Your objective:
All records should be reproduced verbatim.
BEGIN Data to process
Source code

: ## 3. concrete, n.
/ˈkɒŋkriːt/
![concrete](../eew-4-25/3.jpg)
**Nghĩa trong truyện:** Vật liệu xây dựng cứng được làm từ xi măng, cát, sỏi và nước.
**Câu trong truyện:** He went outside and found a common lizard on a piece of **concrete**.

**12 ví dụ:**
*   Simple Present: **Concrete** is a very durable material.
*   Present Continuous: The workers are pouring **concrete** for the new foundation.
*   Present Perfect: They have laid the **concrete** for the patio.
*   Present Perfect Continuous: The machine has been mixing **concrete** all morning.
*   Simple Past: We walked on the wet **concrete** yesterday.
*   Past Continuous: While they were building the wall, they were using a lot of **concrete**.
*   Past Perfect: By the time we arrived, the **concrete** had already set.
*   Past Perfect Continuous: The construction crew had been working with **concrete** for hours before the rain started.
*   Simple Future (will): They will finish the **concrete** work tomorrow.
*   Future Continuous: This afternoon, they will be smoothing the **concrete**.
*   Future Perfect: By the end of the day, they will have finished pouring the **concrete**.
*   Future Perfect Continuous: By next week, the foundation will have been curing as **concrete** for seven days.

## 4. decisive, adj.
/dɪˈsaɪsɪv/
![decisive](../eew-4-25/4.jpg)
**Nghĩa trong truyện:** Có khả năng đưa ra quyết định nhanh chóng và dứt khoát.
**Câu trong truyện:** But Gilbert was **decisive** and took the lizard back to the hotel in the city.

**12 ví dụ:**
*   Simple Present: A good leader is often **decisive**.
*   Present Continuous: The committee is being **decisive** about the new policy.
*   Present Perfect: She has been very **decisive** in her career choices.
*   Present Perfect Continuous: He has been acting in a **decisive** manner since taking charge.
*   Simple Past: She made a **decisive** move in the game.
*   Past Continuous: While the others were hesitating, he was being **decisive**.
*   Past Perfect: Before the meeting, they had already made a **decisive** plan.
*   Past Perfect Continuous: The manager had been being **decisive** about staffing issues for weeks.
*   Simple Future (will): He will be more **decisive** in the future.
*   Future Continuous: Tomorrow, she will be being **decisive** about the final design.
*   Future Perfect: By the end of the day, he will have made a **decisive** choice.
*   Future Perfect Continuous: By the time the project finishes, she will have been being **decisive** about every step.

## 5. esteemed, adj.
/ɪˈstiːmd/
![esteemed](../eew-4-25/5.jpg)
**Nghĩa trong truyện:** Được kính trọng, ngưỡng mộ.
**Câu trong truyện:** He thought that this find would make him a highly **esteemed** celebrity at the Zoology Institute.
END Data to process
Task result:
Source code

: ## 3. concrete, n.
/ˈkɒŋkriːt/
![concrete](../eew-4-25/3.jpg)
**Nghĩa trong truyện:** Vật liệu xây dựng cứng được làm từ xi măng, cát, sỏi và nước.
**Câu trong truyện:** He went outside and found a common lizard on a piece of **concrete**.

**12 ví dụ:**
*   Simple Present: **Concrete** is a very durable material.
*   Present Continuous: The workers are pouring **concrete** for the new foundation.
*   Present Perfect: They have laid the **concrete** for the patio.
*   Present Perfect Continuous: The machine has been mixing **concrete** all morning.
*   Simple Past: We walked on the wet **concrete** yesterday.
*   Past Continuous: While they were building the wall, they were using a lot of **concrete**.
*   Past Perfect: By the time we arrived, the **concrete** had already set.
*   Past Perfect Continuous: The construction crew had been working with **concrete** for hours before the rain started.
*   Simple Future (will): They will finish the **concrete** work tomorrow.
*   Future Continuous: This afternoon, they will be smoothing the **concrete**.
*   Future Perfect: By the end of the day, they will have finished pouring the **concrete**.
*   Future Perfect Continuous: By next week, the foundation will have been curing as **concrete** for seven days.

## 4. decisive, adj.
/dɪˈsaɪsɪv/
![decisive](../eew-4-25/4.jpg)
**Nghĩa trong truyện:** Có khả năng đưa ra quyết định nhanh chóng và dứt khoát.
**Câu trong truyện:** But Gilbert was **decisive** and took the lizard back to the hotel in the city.

**12 ví dụ:**
*   Simple Present: A good leader is often **decisive**.
*   Present Continuous: The committee is being **decisive** about the new policy.
*   Present Perfect: She has been very **decisive** in her career choices.
*   Present Perfect Continuous: He has been acting in a **decisive** manner since taking charge.
*   Simple Past: She made a **decisive** move in the game.
*   Past Continuous: While the others were hesitating, he was being **decisive**.
*   Past Perfect: Before the meeting, they had already made a **decisive** plan.
*   Past Perfect Continuous: The manager had been being **decisive** about staffing issues for weeks.
*   Simple Future (will): He will be more **decisive** in the future.
*   Future Continuous: Tomorrow, she will be being **decisive** about the final design.
*   Future Perfect: By the end of the day, he will have made a **decisive** choice.
*   Future Perfect Continuous: By the time the project finishes, she will have been being **decisive** about every step.

## 5. esteemed, adj.
/ɪˈstiːmd/
![esteemed](../eew-4-25/5.jpg)
**Nghĩa trong truyện:** Được kính trọng, ngưỡng mộ.
**Câu trong truyện:** He thought that this find would make him a highly **esteemed** celebrity at the Zoology Institute.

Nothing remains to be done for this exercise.